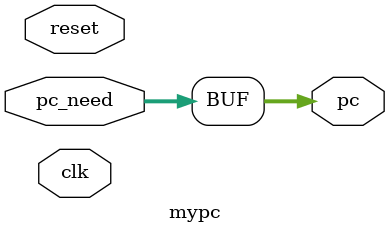
<source format=v>
`timescale 1ns / 1ps


module mypc(
input wire clk,
input wire reset,
input wire [31:0]pc_need,
output  wire [31:0]pc
    );
    
     assign pc = pc_need;

endmodule

</source>
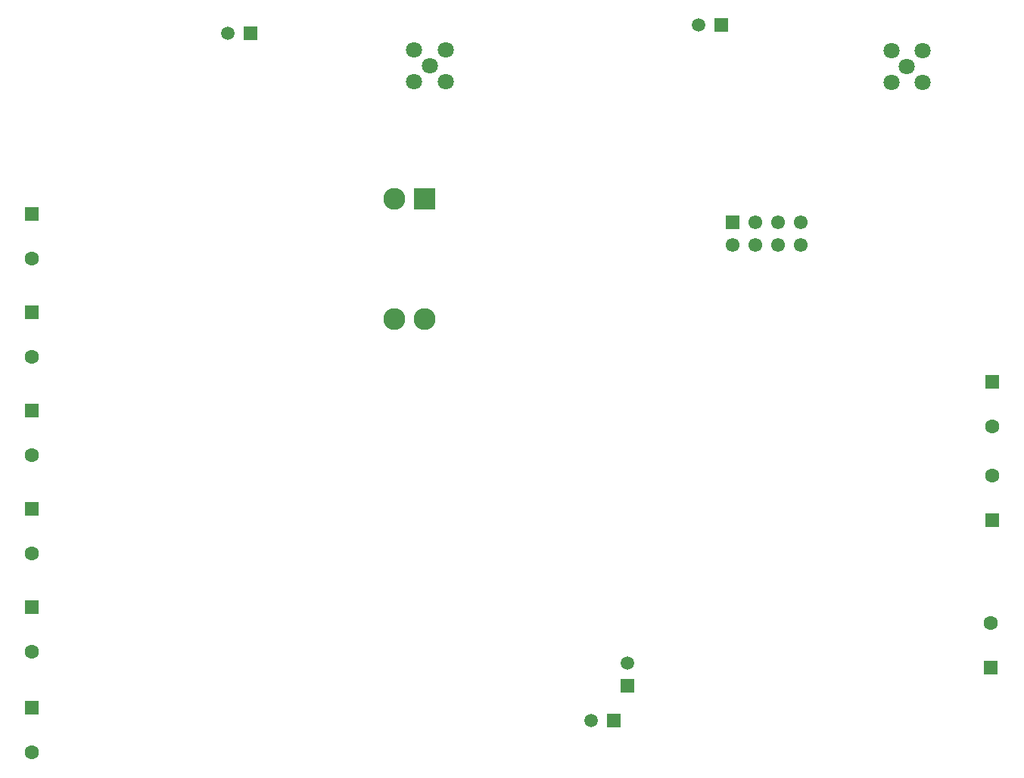
<source format=gbr>
%TF.GenerationSoftware,Altium Limited,Altium Designer,19.1.8 (144)*%
G04 Layer_Color=255*
%FSLAX25Y25*%
%MOIN*%
%TF.FileFunction,Pads,Bot*%
%TF.Part,Single*%
G01*
G75*
%TA.AperFunction,ComponentPad*%
%ADD33C,0.07087*%
%ADD34R,0.09646X0.09646*%
%ADD35C,0.09646*%
%ADD36R,0.06299X0.06299*%
%ADD37C,0.06299*%
%ADD38C,0.06102*%
%ADD39R,0.06102X0.06102*%
%ADD40R,0.05906X0.05906*%
%ADD41C,0.05906*%
%ADD42R,0.05906X0.05906*%
D33*
X403306Y314266D02*
D03*
X396347Y307307D02*
D03*
Y321226D02*
D03*
X410266Y307307D02*
D03*
X410266Y321226D02*
D03*
X200058Y321451D02*
D03*
Y307532D02*
D03*
X186139Y321451D02*
D03*
Y307532D02*
D03*
X193099Y314492D02*
D03*
D34*
X190748Y255847D02*
D03*
D35*
Y202815D02*
D03*
X177362Y255847D02*
D03*
Y202815D02*
D03*
D36*
X17717Y205709D02*
D03*
X440945Y114173D02*
D03*
X17717Y249016D02*
D03*
X440945Y175197D02*
D03*
X17717Y162402D02*
D03*
Y119095D02*
D03*
Y75787D02*
D03*
Y31496D02*
D03*
X440314Y49207D02*
D03*
D37*
X17717Y186024D02*
D03*
X440945Y133858D02*
D03*
X17717Y229331D02*
D03*
X440945Y155512D02*
D03*
X17717Y142717D02*
D03*
Y99410D02*
D03*
Y56102D02*
D03*
Y11811D02*
D03*
X440314Y68893D02*
D03*
D38*
X356476Y235330D02*
D03*
X346476D02*
D03*
X336476D02*
D03*
X326476D02*
D03*
X356476Y245329D02*
D03*
X346476D02*
D03*
X336476D02*
D03*
D39*
X326476D02*
D03*
D40*
X274035Y25979D02*
D03*
X321373Y332455D02*
D03*
X114290Y328735D02*
D03*
D41*
X264035Y25979D02*
D03*
X280275Y51274D02*
D03*
X311373Y332455D02*
D03*
X104290Y328735D02*
D03*
D42*
X280275Y41274D02*
D03*
%TF.MD5,fe4199deed46314ba021064fba5a6617*%
M02*

</source>
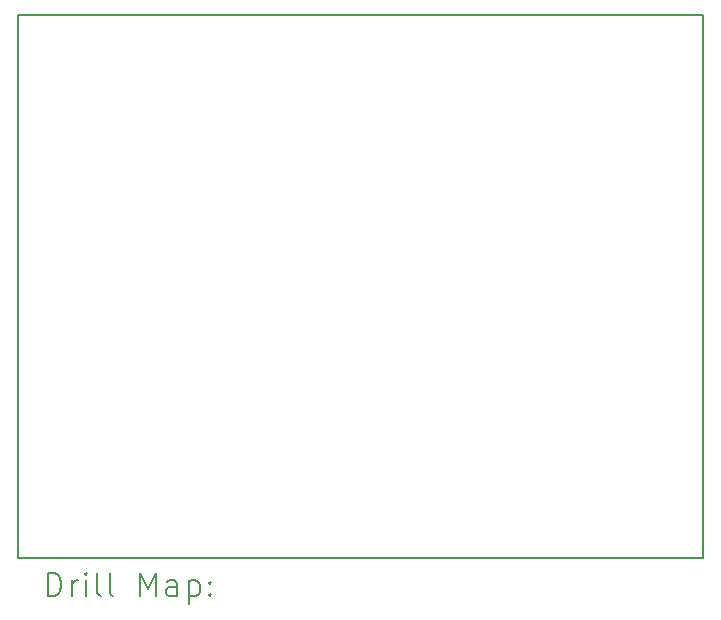
<source format=gbr>
%TF.GenerationSoftware,KiCad,Pcbnew,8.0.6*%
%TF.CreationDate,2025-01-13T19:20:47-05:00*%
%TF.ProjectId,yy_CAN_board,79795f43-414e-45f6-926f-6172642e6b69,1.0*%
%TF.SameCoordinates,Original*%
%TF.FileFunction,Drillmap*%
%TF.FilePolarity,Positive*%
%FSLAX45Y45*%
G04 Gerber Fmt 4.5, Leading zero omitted, Abs format (unit mm)*
G04 Created by KiCad (PCBNEW 8.0.6) date 2025-01-13 19:20:47*
%MOMM*%
%LPD*%
G01*
G04 APERTURE LIST*
%ADD10C,0.150000*%
%ADD11C,0.200000*%
G04 APERTURE END LIST*
D10*
X11200000Y-13300000D02*
X17000000Y-13300000D01*
X11200000Y-13300000D02*
X11200000Y-8700000D01*
X17000000Y-13300000D02*
X17000000Y-8700000D01*
X11200000Y-8700000D02*
X17000000Y-8700000D01*
D11*
X11453277Y-13618984D02*
X11453277Y-13418984D01*
X11453277Y-13418984D02*
X11500896Y-13418984D01*
X11500896Y-13418984D02*
X11529467Y-13428508D01*
X11529467Y-13428508D02*
X11548515Y-13447555D01*
X11548515Y-13447555D02*
X11558039Y-13466603D01*
X11558039Y-13466603D02*
X11567562Y-13504698D01*
X11567562Y-13504698D02*
X11567562Y-13533269D01*
X11567562Y-13533269D02*
X11558039Y-13571365D01*
X11558039Y-13571365D02*
X11548515Y-13590412D01*
X11548515Y-13590412D02*
X11529467Y-13609460D01*
X11529467Y-13609460D02*
X11500896Y-13618984D01*
X11500896Y-13618984D02*
X11453277Y-13618984D01*
X11653277Y-13618984D02*
X11653277Y-13485650D01*
X11653277Y-13523746D02*
X11662801Y-13504698D01*
X11662801Y-13504698D02*
X11672324Y-13495174D01*
X11672324Y-13495174D02*
X11691372Y-13485650D01*
X11691372Y-13485650D02*
X11710420Y-13485650D01*
X11777086Y-13618984D02*
X11777086Y-13485650D01*
X11777086Y-13418984D02*
X11767562Y-13428508D01*
X11767562Y-13428508D02*
X11777086Y-13438031D01*
X11777086Y-13438031D02*
X11786610Y-13428508D01*
X11786610Y-13428508D02*
X11777086Y-13418984D01*
X11777086Y-13418984D02*
X11777086Y-13438031D01*
X11900896Y-13618984D02*
X11881848Y-13609460D01*
X11881848Y-13609460D02*
X11872324Y-13590412D01*
X11872324Y-13590412D02*
X11872324Y-13418984D01*
X12005658Y-13618984D02*
X11986610Y-13609460D01*
X11986610Y-13609460D02*
X11977086Y-13590412D01*
X11977086Y-13590412D02*
X11977086Y-13418984D01*
X12234229Y-13618984D02*
X12234229Y-13418984D01*
X12234229Y-13418984D02*
X12300896Y-13561841D01*
X12300896Y-13561841D02*
X12367562Y-13418984D01*
X12367562Y-13418984D02*
X12367562Y-13618984D01*
X12548515Y-13618984D02*
X12548515Y-13514222D01*
X12548515Y-13514222D02*
X12538991Y-13495174D01*
X12538991Y-13495174D02*
X12519943Y-13485650D01*
X12519943Y-13485650D02*
X12481848Y-13485650D01*
X12481848Y-13485650D02*
X12462801Y-13495174D01*
X12548515Y-13609460D02*
X12529467Y-13618984D01*
X12529467Y-13618984D02*
X12481848Y-13618984D01*
X12481848Y-13618984D02*
X12462801Y-13609460D01*
X12462801Y-13609460D02*
X12453277Y-13590412D01*
X12453277Y-13590412D02*
X12453277Y-13571365D01*
X12453277Y-13571365D02*
X12462801Y-13552317D01*
X12462801Y-13552317D02*
X12481848Y-13542793D01*
X12481848Y-13542793D02*
X12529467Y-13542793D01*
X12529467Y-13542793D02*
X12548515Y-13533269D01*
X12643753Y-13485650D02*
X12643753Y-13685650D01*
X12643753Y-13495174D02*
X12662801Y-13485650D01*
X12662801Y-13485650D02*
X12700896Y-13485650D01*
X12700896Y-13485650D02*
X12719943Y-13495174D01*
X12719943Y-13495174D02*
X12729467Y-13504698D01*
X12729467Y-13504698D02*
X12738991Y-13523746D01*
X12738991Y-13523746D02*
X12738991Y-13580888D01*
X12738991Y-13580888D02*
X12729467Y-13599936D01*
X12729467Y-13599936D02*
X12719943Y-13609460D01*
X12719943Y-13609460D02*
X12700896Y-13618984D01*
X12700896Y-13618984D02*
X12662801Y-13618984D01*
X12662801Y-13618984D02*
X12643753Y-13609460D01*
X12824705Y-13599936D02*
X12834229Y-13609460D01*
X12834229Y-13609460D02*
X12824705Y-13618984D01*
X12824705Y-13618984D02*
X12815182Y-13609460D01*
X12815182Y-13609460D02*
X12824705Y-13599936D01*
X12824705Y-13599936D02*
X12824705Y-13618984D01*
X12824705Y-13495174D02*
X12834229Y-13504698D01*
X12834229Y-13504698D02*
X12824705Y-13514222D01*
X12824705Y-13514222D02*
X12815182Y-13504698D01*
X12815182Y-13504698D02*
X12824705Y-13495174D01*
X12824705Y-13495174D02*
X12824705Y-13514222D01*
M02*

</source>
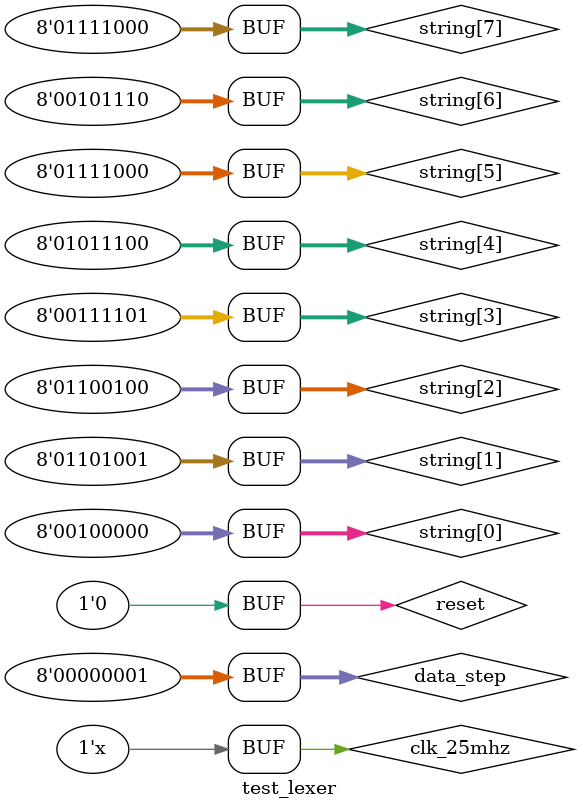
<source format=v>
`timescale 1ns / 1ps


module test_lexer;

    // Inputs
    reg clk_25mhz;
    reg reset;
    reg [7:0] data_in;
    reg [7:0] data_step;

    // Outputs
    wire [31:0] data_out;

    // Instantiate the Unit Under Test (UUT)
    model_lexer uut (
        .clk_25mhz(clk_25mhz), 
        .reset(reset), 
        .data_in(data_in), 
        .data_step(data_step), 
        .data_out(data_out)
    );

    initial begin
        // Initialize Inputs
        clk_25mhz = 0;
        reset = 1;
        data_step = 0;

        // Wait 100 ns for global reset to finish
        #100;
        
        // Add stimulus here
        reset = 0;
        data_step = 1;
    end
      
    always begin
        clk_25mhz<=~clk_25mhz;
        #50;
    end
    
    reg [7:0] counter;
    initial begin
        counter <= 8'b0;
    end
    wire [7:0] token;
    assign token = data_out[7:0]<8 ? data_out[7:0]+48 : data_out[7:0];

    // let str="    (\\xxx.xxx) yyy" in sequence_ $ map putStr $ ["parameter max_size = ",(show (length str)),";\nwire [7:0] string [0:max_size-1];\n/*",str,"*/\n"] ++ ([("assign string[" ++ show (fst t) ++ "] = " ++ "8'd" ++ show (ord (snd t)) ++ ";\n") | t<-zip [0..] str])
    parameter max_size = 8;
    wire [7:0] string [0:max_size-1];
    /* id=\x.x*/
    assign string[0] = 8'd32;
    assign string[1] = 8'd105;
    assign string[2] = 8'd100;
    assign string[3] = 8'd61;
    assign string[4] = 8'd92;
    assign string[5] = 8'd120;
    assign string[6] = 8'd46;
    assign string[7] = 8'd120;

    always @(posedge clk_25mhz or posedge reset) begin
        if(reset) begin
            counter <= 8'b0;
        end else begin
            if(counter<max_size) begin
                data_in<=string[counter];
                counter<=counter+1;
            end else begin
                data_in<=0;
            end
        end
    end

endmodule

</source>
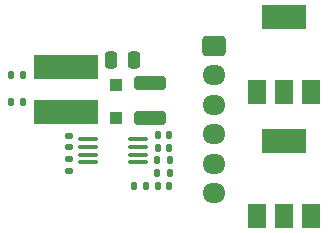
<source format=gbr>
%TF.GenerationSoftware,KiCad,Pcbnew,5.99.0-unknown-881cb3182b~117~ubuntu18.04.1*%
%TF.CreationDate,2021-02-21T21:18:57+01:00*%
%TF.ProjectId,stanislao_nrf,7374616e-6973-46c6-916f-5f6e72662e6b,rev?*%
%TF.SameCoordinates,Original*%
%TF.FileFunction,Soldermask,Top*%
%TF.FilePolarity,Negative*%
%FSLAX46Y46*%
G04 Gerber Fmt 4.6, Leading zero omitted, Abs format (unit mm)*
G04 Created by KiCad (PCBNEW 5.99.0-unknown-881cb3182b~117~ubuntu18.04.1) date 2021-02-21 21:18:57*
%MOMM*%
%LPD*%
G01*
G04 APERTURE LIST*
G04 Aperture macros list*
%AMRoundRect*
0 Rectangle with rounded corners*
0 $1 Rounding radius*
0 $2 $3 $4 $5 $6 $7 $8 $9 X,Y pos of 4 corners*
0 Add a 4 corners polygon primitive as box body*
4,1,4,$2,$3,$4,$5,$6,$7,$8,$9,$2,$3,0*
0 Add four circle primitives for the rounded corners*
1,1,$1+$1,$2,$3*
1,1,$1+$1,$4,$5*
1,1,$1+$1,$6,$7*
1,1,$1+$1,$8,$9*
0 Add four rect primitives between the rounded corners*
20,1,$1+$1,$2,$3,$4,$5,0*
20,1,$1+$1,$4,$5,$6,$7,0*
20,1,$1+$1,$6,$7,$8,$9,0*
20,1,$1+$1,$8,$9,$2,$3,0*%
G04 Aperture macros list end*
%ADD10RoundRect,0.250000X-0.250000X-0.475000X0.250000X-0.475000X0.250000X0.475000X-0.250000X0.475000X0*%
%ADD11RoundRect,0.250000X1.100000X-0.325000X1.100000X0.325000X-1.100000X0.325000X-1.100000X-0.325000X0*%
%ADD12RoundRect,0.140000X0.140000X0.170000X-0.140000X0.170000X-0.140000X-0.170000X0.140000X-0.170000X0*%
%ADD13R,1.100000X1.100000*%
%ADD14RoundRect,0.135000X-0.185000X0.135000X-0.185000X-0.135000X0.185000X-0.135000X0.185000X0.135000X0*%
%ADD15R,5.500000X2.150000*%
%ADD16RoundRect,0.135000X0.135000X0.185000X-0.135000X0.185000X-0.135000X-0.185000X0.135000X-0.185000X0*%
%ADD17R,1.500000X2.000000*%
%ADD18R,3.800000X2.000000*%
%ADD19RoundRect,0.135000X-0.135000X-0.185000X0.135000X-0.185000X0.135000X0.185000X-0.135000X0.185000X0*%
%ADD20RoundRect,0.140000X0.170000X-0.140000X0.170000X0.140000X-0.170000X0.140000X-0.170000X-0.140000X0*%
%ADD21RoundRect,0.100000X-0.712500X-0.100000X0.712500X-0.100000X0.712500X0.100000X-0.712500X0.100000X0*%
%ADD22RoundRect,0.140000X-0.140000X-0.170000X0.140000X-0.170000X0.140000X0.170000X-0.140000X0.170000X0*%
%ADD23RoundRect,0.250000X-0.725000X0.600000X-0.725000X-0.600000X0.725000X-0.600000X0.725000X0.600000X0*%
%ADD24O,1.950000X1.700000*%
G04 APERTURE END LIST*
D10*
%TO.C,C6*%
X86890000Y-65000000D03*
X88790000Y-65000000D03*
%TD*%
D11*
%TO.C,C1*%
X90140000Y-69875000D03*
X90140000Y-66925000D03*
%TD*%
D12*
%TO.C,C3*%
X91780000Y-72400000D03*
X90820000Y-72400000D03*
%TD*%
D13*
%TO.C,D1*%
X87290000Y-69900000D03*
X87290000Y-67100000D03*
%TD*%
D14*
%TO.C,R2*%
X83300000Y-73390000D03*
X83300000Y-74410000D03*
%TD*%
D15*
%TO.C,L1*%
X83040000Y-69375000D03*
X83040000Y-65525000D03*
%TD*%
D16*
%TO.C,R1*%
X91810000Y-73450000D03*
X90790000Y-73450000D03*
%TD*%
D17*
%TO.C,Q2*%
X99200000Y-78150000D03*
X101500000Y-78150000D03*
D18*
X101500000Y-71850000D03*
D17*
X103800000Y-78150000D03*
%TD*%
D19*
%TO.C,R3*%
X88790000Y-75650000D03*
X89810000Y-75650000D03*
%TD*%
D20*
%TO.C,C4*%
X83300000Y-72380000D03*
X83300000Y-71420000D03*
%TD*%
D17*
%TO.C,Q1*%
X99200000Y-67650000D03*
X101500000Y-67650000D03*
D18*
X101500000Y-61350000D03*
D17*
X103800000Y-67650000D03*
%TD*%
D16*
%TO.C,R5*%
X79410000Y-68550000D03*
X78390000Y-68550000D03*
%TD*%
D19*
%TO.C,R4*%
X90790000Y-74550000D03*
X91810000Y-74550000D03*
%TD*%
D21*
%TO.C,U2*%
X84937500Y-71675000D03*
X84937500Y-72325000D03*
X84937500Y-72975000D03*
X84937500Y-73625000D03*
X89162500Y-73625000D03*
X89162500Y-72975000D03*
X89162500Y-72325000D03*
X89162500Y-71675000D03*
%TD*%
D12*
%TO.C,C5*%
X91780000Y-75650000D03*
X90820000Y-75650000D03*
%TD*%
D22*
%TO.C,C2*%
X90820000Y-71350000D03*
X91780000Y-71350000D03*
%TD*%
%TO.C,C7*%
X78420000Y-66250000D03*
X79380000Y-66250000D03*
%TD*%
D23*
%TO.C,J1*%
X95550000Y-63750000D03*
D24*
X95550000Y-66250000D03*
X95550000Y-68750000D03*
X95550000Y-71250000D03*
X95550000Y-73750000D03*
X95550000Y-76250000D03*
%TD*%
M02*

</source>
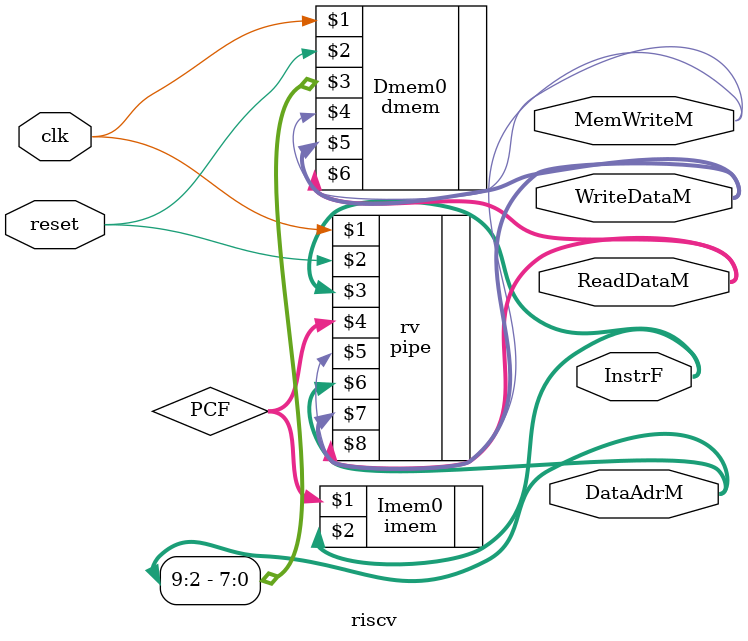
<source format=v>
module riscv (input wire 			clk, reset, 
			output wire [31:0] 	WriteDataM,  DataAdrM, ReadDataM, InstrF,
			output wire 			MemWriteM);
				
	wire [31:0] PCF, PCout;
	
// instantiate processor and memories
	pipe rv( clk, reset, InstrF, PCF, MemWriteM, DataAdrM, WriteDataM, ReadDataM);
	imem Imem0(PCF, InstrF);
	dmem Dmem0(clk, reset, DataAdrM[9:2], MemWriteM, WriteDataM, ReadDataM);

endmodule
</source>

##############################

Where a line above includes "FileFunction", copy that line.

%TF.FileFunction,Pads,Bot*%
%TF.FileFunction,Drillmap*%
%TF.FileFunction,Soldermask,Top*%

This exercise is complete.